L'endormie prit la main de la silhouette au sol, et inclina la tête en témoignage de sa gratitude.

Les paroles de la chanson résonnèrent dans ma tête, écho du tumulte des émotions qui faisait rage en moi. J'eus alors la conviction, la certitude de savoir ce qu'il se passait.

Il s'agissait de Thalia et moi.

L'amant qui me représentait avait bravé tous les dangers pour poursuivre sa bien-aimée et la délivrer de son triste sort. C'était une métaphore de notre histoire. Braver tous les dangers pour enfin nous délivrer, l'une et l'autre, et permettre à Thalia — et moi par la même occasion — de reprendre nos vies. Il s'agissait de la conclusion de notre histoire, celle que je souhaitais, que je désirais si ardemment.

— Qu'as-tu vu ?

Edan dû répéter une seconde fois sa question afin que je revienne au présent, à cet instant, perturbée que je l'étais par ce que j'avais compris.

Clignant des yeux plusieurs fois pour me reprendre, je me tournai vers Edan. Je secouai la tête, pris une inspiration tremblante, puis essuyai rapidement mes joues humides, encore sous le choc de la représentation.

— Que veux-tu dire ? demandai-je, légèrement perdue.

— La scène finale. Qu'as-tu vu ?

Il se pencha près de moi, nos têtes se touchant presque, nous isolant du reste du monde. Il m'indiqua du doigt la scène.

Surprise, j'y vis Justin, rayonnant de bonheur.

C'était donc lui qui avait été assigné à la représentation de ce soir.

Essoufflé, l'adolescent s'essuyait le front, un sourire aux lèvres. À ses côtés, une femme aux cheveux courts arborait la même expression. Ils s'inclinèrent devant leur public qui les applaudissait et les acclamait. Justin étalait une telle fierté, une telle joie, que je compris pourquoi mes réflexions sur les représentations artistiques par les aventuriers l'avaient vexé. Il était évident que le jeune homme avait pris énormément de plaisir à faire tout ceci.

— C'est sa capacité, m'expliqua Edan. Ce qu'il est capable de faire avec l'Argia. Il crée des illusions, tirés des désirs de chacun. Associée à la capacité de Marie, qui manipule par sa voix, ils sont capables de générer des illusions individuelles à toute une assemblée.

Individuelles ?

— Chacun a donc la fin qu'il souhaite, compris-je, fascinée.

Edan hocha la tête.

— Alors, qu'as-tu vu ?

— Hmm... je... Je préfère le garder pour moi, dis-je timidement en détournant le regard.

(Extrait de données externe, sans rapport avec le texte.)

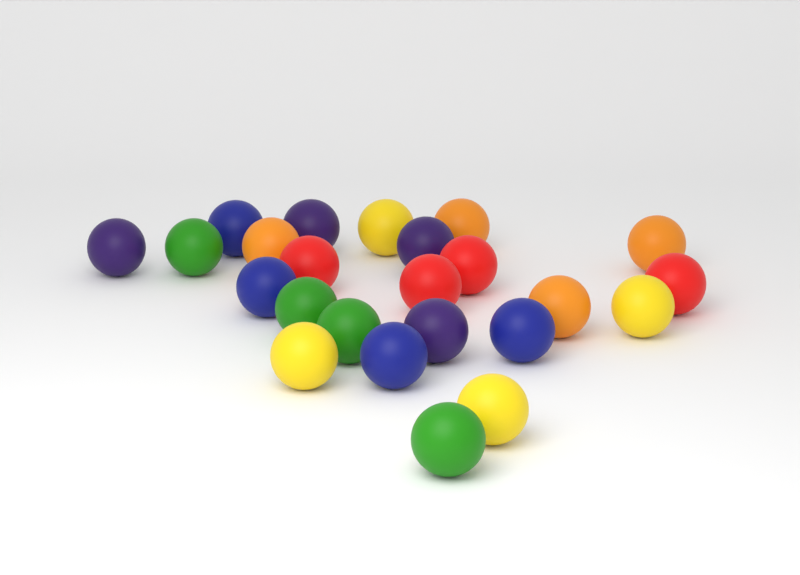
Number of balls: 24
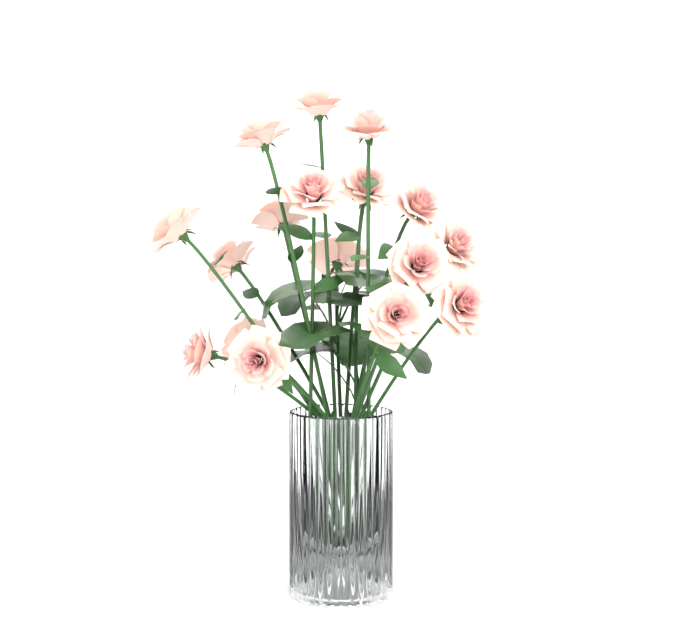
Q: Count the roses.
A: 18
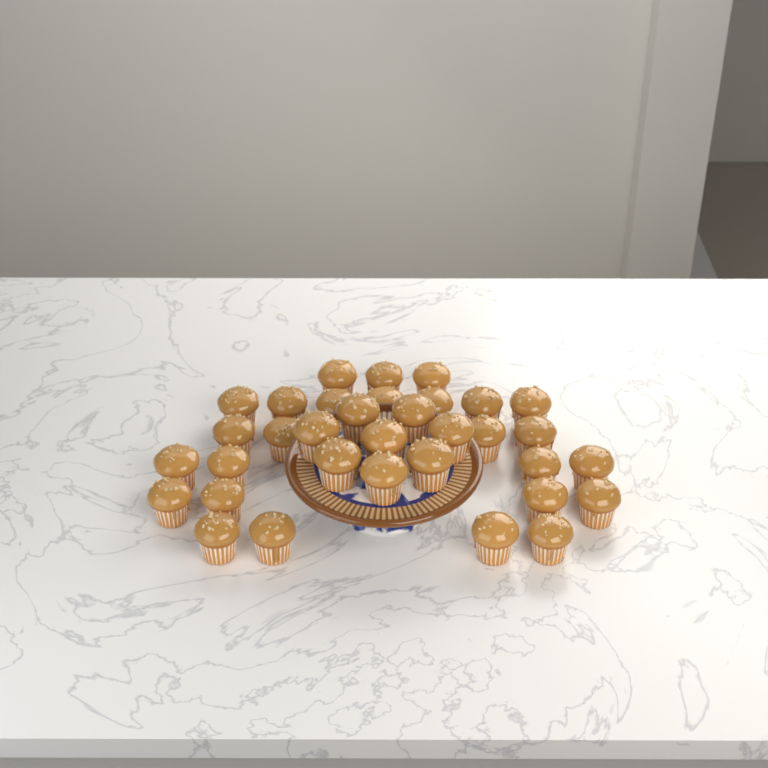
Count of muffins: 34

Guettant sa réaction du coin de l'œil, je crus apercevoir un sourire attendri.

La dernière prestation, celle présentée par l'étudiant de l'Académie des héros, qui était individuel contrairement à celle des Maisons, débuta. Je n'y prêtais hélas pas beaucoup d'attention, mon esprit accaparé par la représentation dont nous venions d'être témoin. Je comprenais mieux pourquoi elles fascinaient tant, pourquoi les nobles, le peuple se battaient pour en apercevoir. Elles laissaient un souvenir indéfectible.

Par égard pour celui qui avait foulé la même Académie prestigieuse que moi, lorsque les applaudissements commencèrent à retentir, je fournis un effort et me concentrai sur la dernière prestation alors que celle-ci touchait à sa fin. L'étudiante tourna la tête vers les quatre coins de la salle, saluant le public. Quelle ne fut pas ma surprise de reconnaître Cravate Rose Bonbon. Un sourire étira mes lèvres tandis que j'imaginais sa tête quand elle allait me voir à la réception aux côtés du Crépuscule Pourpre. Après tout, peut-être ne serait-elle pas si étonnée puisqu'il était à présent actée dans toute l'Académie que j'étais en couple avec Lucas. Elle allait pouvoir conforter les rumeurs. Un ricanement m'échappa. Je n'avais aucune intention de démentir quoi que ce soit.

La salle se vida peu à peu et nous fûmes dirigés vers une immense salle de réception. De grands lustres de verres et d'or descendaient du plafond peint de blanc. Les murs crème dégoulinaient de sobriété, seulement habillés de quelques miroirs encadrés d'or de ci-de là. Des dizaines de tables élégamment dressées sur des nappes colorées ponctuaient la pièce de touche de couleur différentes. Des buffets savamment garnis encadraient le tout, mettant brillamment en lumière les coupes de champagnes et verres de vin à foison.

Au fur et à mesure que les discussions fusaient, un brouhaha grandissant envahit le banquet.

Perdue au milieu de la foule, je m'accrochai à Edan comme si ma vie en dépendait. Ce qui était sans doute le cas. Car c'était maintenant que la partie difficile de la soirée commençait.